Andrewes' poetry is rich with Scriptural quotations and allusions. Not only does he quote the Scriptures, weaving them seamlessly into his poems, but the poems themselves breathe a certain Biblical life that can only come about through a substantial engagement with the Biblical texts themselves. The Psalms, in particular, seem to have resonated deeply with Andrewes.
The most unique - and oftentimes the best - sections of his poems are those where he takes disparate Scriptural quotations and weaves them together into a poem or stanza. David Scott, who translated and edited these poems, has been gracious enough to list direct Scriptural references and this is particularly helpful when Andrewes' poems weave snippets of the Psalms, Gospels and other text to "create" a prayer that is at once his and others'.
Given to a post-Reformation English sensibility, however, the creeds, sacraments and liturgies of the Church also bear heavily upon the poems present here. Several of the poems are poetic rephrasings of the Nicene and Apostles' Creeds; the liturgy of the Prayer Book also saturates many of the poems present, revealing that Andrewes not only participated in the liturgy, but let it inform his thought and living in some very deep and spiritually significant ways.

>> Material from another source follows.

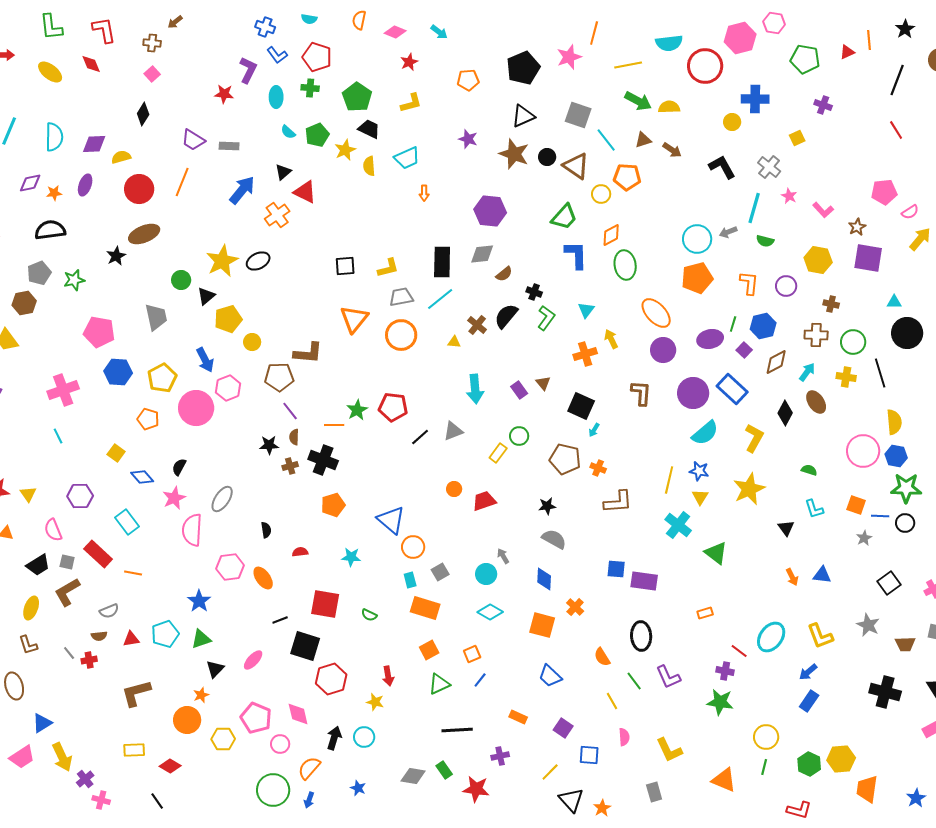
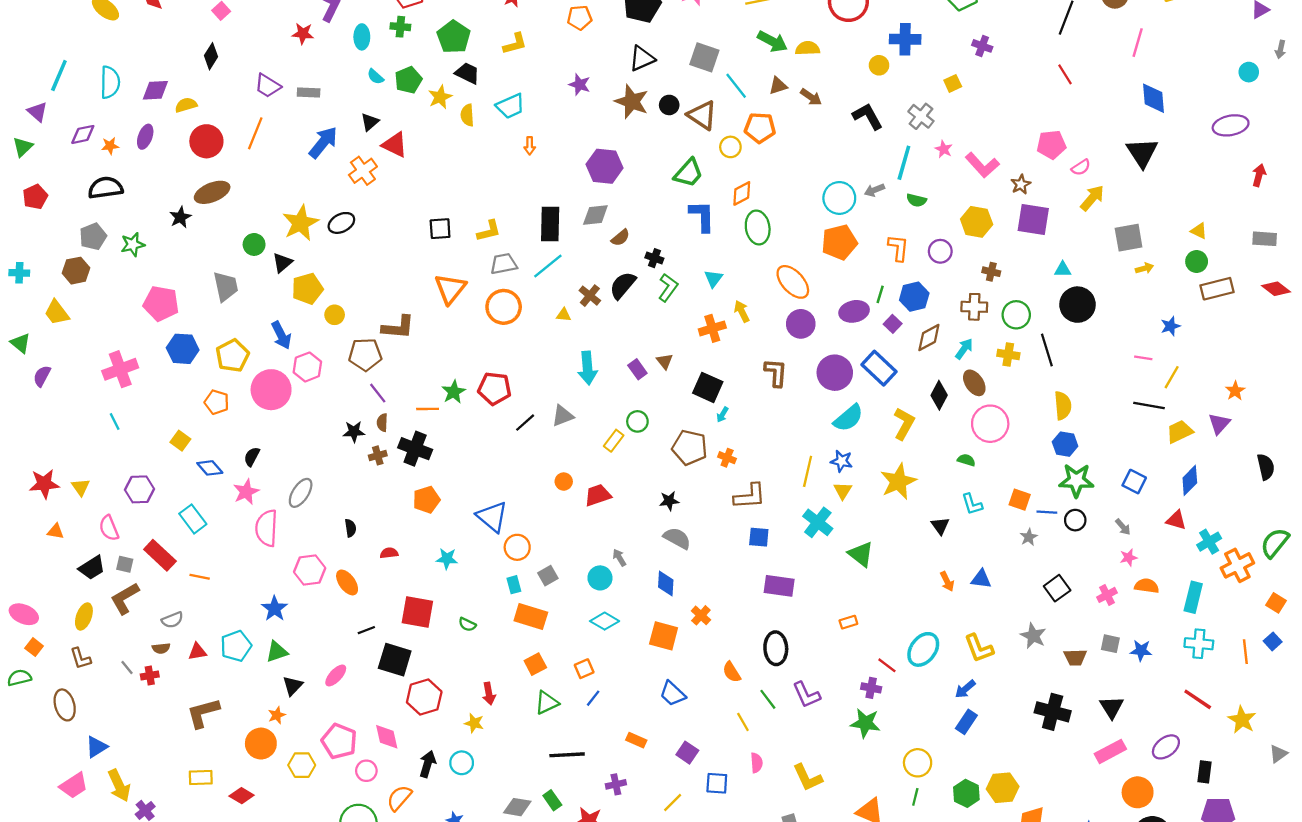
pink L-shape: (823, 210) -> (982, 165), size x1.4
pink circle: (863, 451) -> (990, 424), moved
blue square: (616, 569) -> (759, 537), moved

My only complaint with this edition is that Scott does not explain the layout of the poems. The poems are printed as combinations of columns and brackets, sometimes centered in the page and oftentimes spaced out in unusual ways. This does let the poems take on a level of meditative meaning - the text does, quite literally, take you outside of yourself - that they would otherwise not have. But, did Andrewes originally write his poems this way? If so, they show him to be a creative genius, using the layout of the poems as a medium in addition to the words themselves (and it works wonderfully well!). The late deconstructionist Jacques Derrida, who attempted to disrupt the flow of printed text by laying out the text/s in his books in new ways, is shown to have little creativity when it comes to the layout that Andrewes(?) gave to his own poems.
For those familiar with the Anglican tradition, they will find much to savor here and much to admire as well: Andrewes is among the greatest Anglican thinkers ever. Those who are foreign to Anglicanism would do well to investigate this book as an entry into some of the larger contours of Anglican spirituality. Regardless of who you are, you do well to let these private prayers enrich your own prayer life and, in reading them, let them take you outside of yourself to the God who gives poetic imagination.